Please switch every "pose" to "camera" in the rows below and give them again, otherwise unchanged and without the pictures.

• • •

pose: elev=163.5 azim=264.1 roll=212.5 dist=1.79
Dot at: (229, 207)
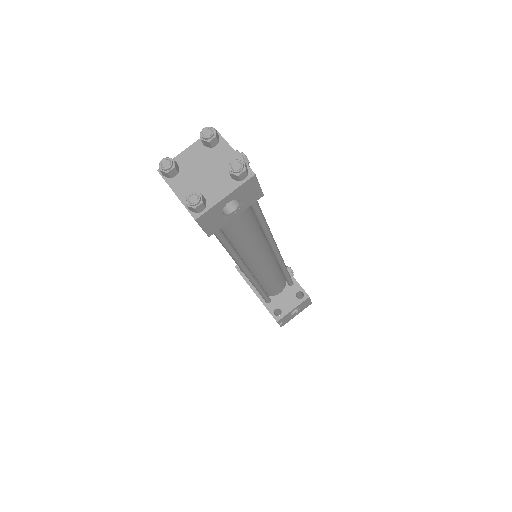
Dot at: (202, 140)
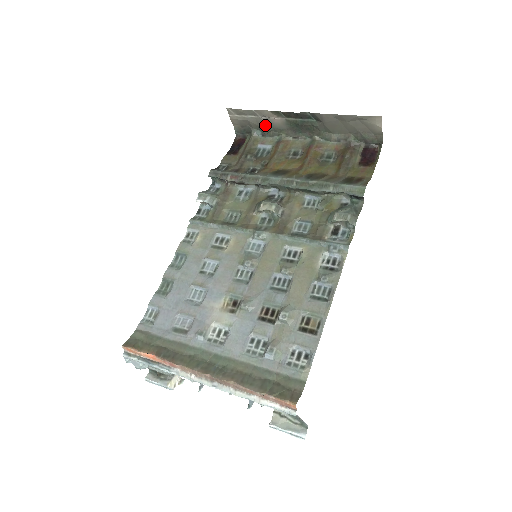
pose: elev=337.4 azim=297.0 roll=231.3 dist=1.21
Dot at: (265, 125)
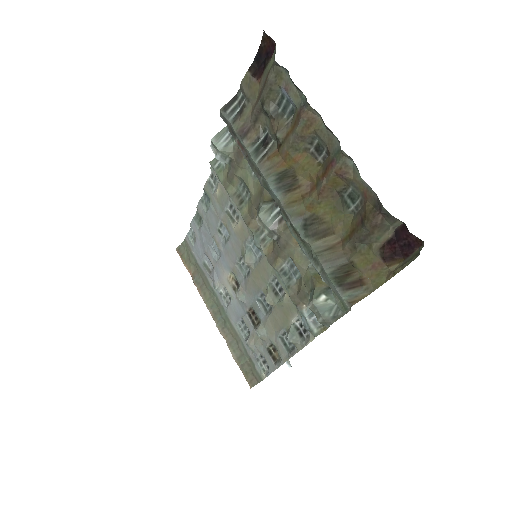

• • •

■ **EXERCISE RESULT**:
camera: elev=163.5 azim=264.1 roll=212.5 dist=1.79
Dot at: (229, 207)
Dot at: (202, 140)
camera: elev=337.4 azim=297.0 roll=231.3 dist=1.21
Dot at: (265, 125)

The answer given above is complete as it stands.